At the declaration of the Biafra Republic, Ukpabi Asika was among the few Biafran intellectuals who stayed back in Western Nigeria. He opposed the Biafran Republic, despite the fact that his kith and kin were being massacred all over the country. While the war was raging in his homeland, Ukpabi Asika was in close meeting with the enemy, Yakubu Gowon the then head of State of the Nigerian government.
Ukpabi Asika with Emir of Kano, Alhaji Ado Bayero  1974

By the time Enugu fell into the hands of Nigerian forces, Ukpabi Asika was appointed the Administrator of East Central State, in October 1967.

After the war ended in 1970, Asika essentially became the Governor of East Central State, and was responsible for administering a large proportion of the former Biafran territories. Asika was disappointed by the Nigerian government who intentionally starved his government of necessary funds to rebuild the region. Nigerian government further disappointed him when it created new states, despite Asika’s strong opposition to it. Asika was the governor in charge when Biafrans, despite millions they had in their bank accounts were each given paltry £20 to start life, after a devastating war.

Asika escaped the justice of the people as he stayed in comfort in Lagos while the war raged and only returned to Biafran land when the war ended. But did he escape the judgement of God?

No! Asika was incapacitated by a stroke in 1996 that left him in a miserable state requiring extensive medical care till his death.
Ajie Ukpabi Asika, Mrs Betty Bamgboye, Mrs Chinyere Asika, Col. David Bamgboye, Governor of Kwara State


Undoubtedly, Ukpabi Asika’s lineage were tainted with Hausa blood. According to his son Obi Asika, in an interview with Punch in June 2013, “He [Ukpabi Asika] was born in Barkin Ladi, Jos. My grandfather was born in Zungeru. My grandmother’s father married his wife from Yola in the 1890s and moved to Onitsha. So I had people in my family who spoke Fulfude, till today. So for us, it has always been about Nigeria. That’s the abiding influence.” – Asika’s son

Asika lived in ignominy and life full of regrets after falling out with Gowon. On 14 September 2004, Asika died unsung and unmourned. Even the Nigeria government whom he served never gave him a state burial.
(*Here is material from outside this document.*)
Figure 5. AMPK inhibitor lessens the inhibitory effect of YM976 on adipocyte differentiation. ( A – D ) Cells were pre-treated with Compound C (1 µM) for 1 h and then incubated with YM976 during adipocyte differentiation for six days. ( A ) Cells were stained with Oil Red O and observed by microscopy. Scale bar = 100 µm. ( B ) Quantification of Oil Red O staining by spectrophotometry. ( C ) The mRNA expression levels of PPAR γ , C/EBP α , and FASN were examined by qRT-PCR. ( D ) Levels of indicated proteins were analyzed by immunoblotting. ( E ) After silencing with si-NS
Ajie Ukpabi Asika, Mrs Chinyere Aaika, Mr Joseph D Gomwalk Governor of Benue-Plateau State, 1974
As captured by Obi Nwakamma in his November 14 2004 article on the Vanguard captioned “Nigeria: The Orbit: Anthony Ukpabi Asika: 1936 – 2004”
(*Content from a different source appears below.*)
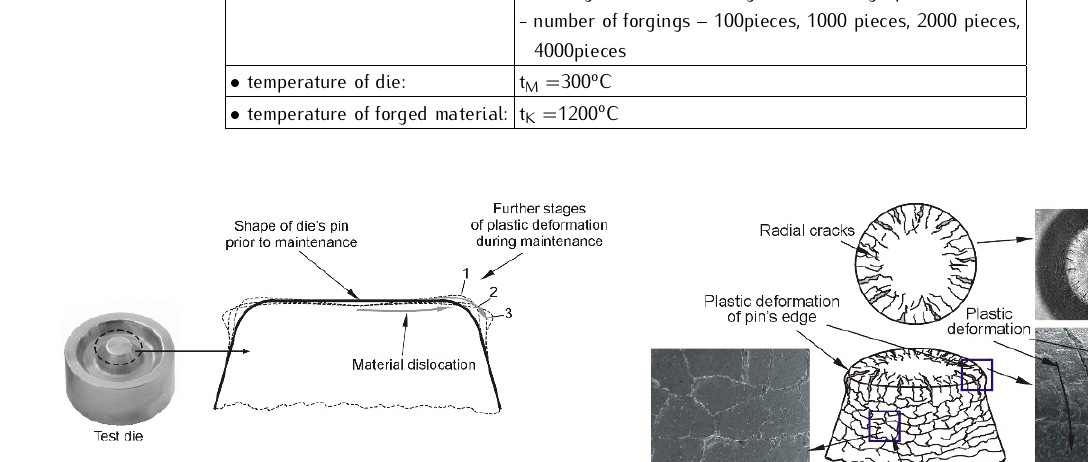
Figure 5. Further stages of plastic deformation of the forging die tested during the forging process. can be observed. Only as a result of further maintenance does the hardness decrease. The change of hardness for dies covered with 1 µ m, 2 µ m and 8 µ m coatings are of ex- ponential character and strive to the level of ca 400HV that corresponds to the hardness of the bulk material. A different character of hardness changes in the zone near the surface of dies covered with 4 µ m thick CrN coating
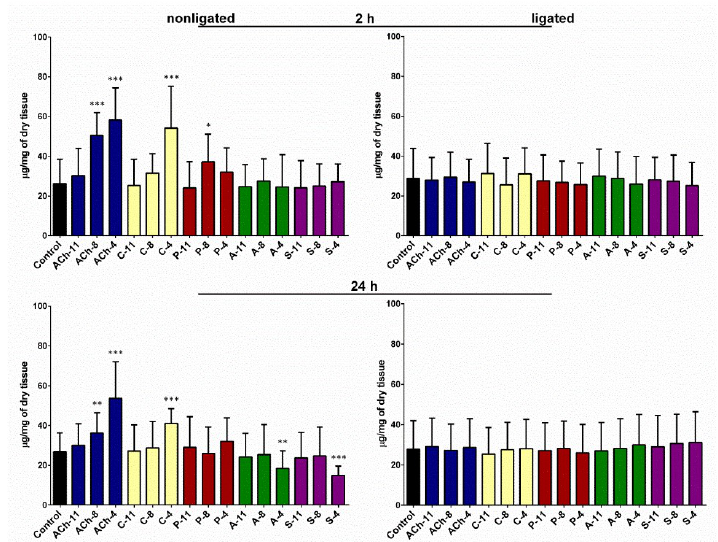
Figure 1. Glycogen content in the fat body of nonligated and neck-ligated larvae of T. molitor beetles injected with acetylcholine (ACh), carbachol (C), pilocarpine (P), atropine (A), and scopolamine (S) at concentrations of 10 − 11 (X-11), 10 − 8 (X-8) and 10 − 4 M (X-4) for each compound. The samples were isolated 2 or 24 h after injection. The control larvae were treated with saline. Mean values ± SD are given for 15–25 individuals. Statistically significant differences from the control values are indicated by asterisks (Student’s t -test), where * p ≤ 0.05, ** p ≤ 0.01, and *** p ≤ 0.001.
“Anthony Ukpabi Asika is dead. And history shall judge him permanently. When people of Asika’s cut of cloth die, it offers us the excuse to gauge time, weigh the great events in which they played their roles, and ruminate on the significance or insignificance of their lives. But I urge Nigerians to note the resounding silence, the inconsequentiality of the news of Asika’s death, among the Igbo people of Nigeria. For a man who bestrode the Igbo world for five years, who served for five years as the Administrator of the East Central State, Asika’s death ought to mean something to the Igbo. And yes indeed, it means something to the Igbo: Ukpabi Asika strayed away from them in life, but in his death, the body returns to the Igbo.
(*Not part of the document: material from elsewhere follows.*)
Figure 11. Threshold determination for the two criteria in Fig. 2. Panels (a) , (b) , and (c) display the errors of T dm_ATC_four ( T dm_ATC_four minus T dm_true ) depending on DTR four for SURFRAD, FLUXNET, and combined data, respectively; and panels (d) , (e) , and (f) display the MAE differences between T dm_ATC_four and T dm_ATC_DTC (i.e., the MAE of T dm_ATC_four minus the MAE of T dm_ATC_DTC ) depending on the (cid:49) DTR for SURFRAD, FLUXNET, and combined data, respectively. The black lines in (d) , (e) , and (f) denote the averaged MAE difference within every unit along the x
"Among the Igbo, the owner of the corpse is one’s kinsmen. In Ukpabi Asika’s case, there is not a Nigerian national cemetery to which his body would be committed. That empty husk, once filled with fierce spirit, returns to the Igbo, to the land of his ancestors, to be buried. The Igbo people – his kinsmen – will bury Ukpabi Asika. They will bury him with solemnity and silence. Never mind that as Ajie Onitsha, there will be those who will accord him the rites of the Ozo; the Anambra State Government might even force the markets in Onitsha to close, there may be long drums and canons to herald his final rites, but in the Igbo mind, Anthony Ukpabi Asika belongs elsewhere” – A Biafran saboteur!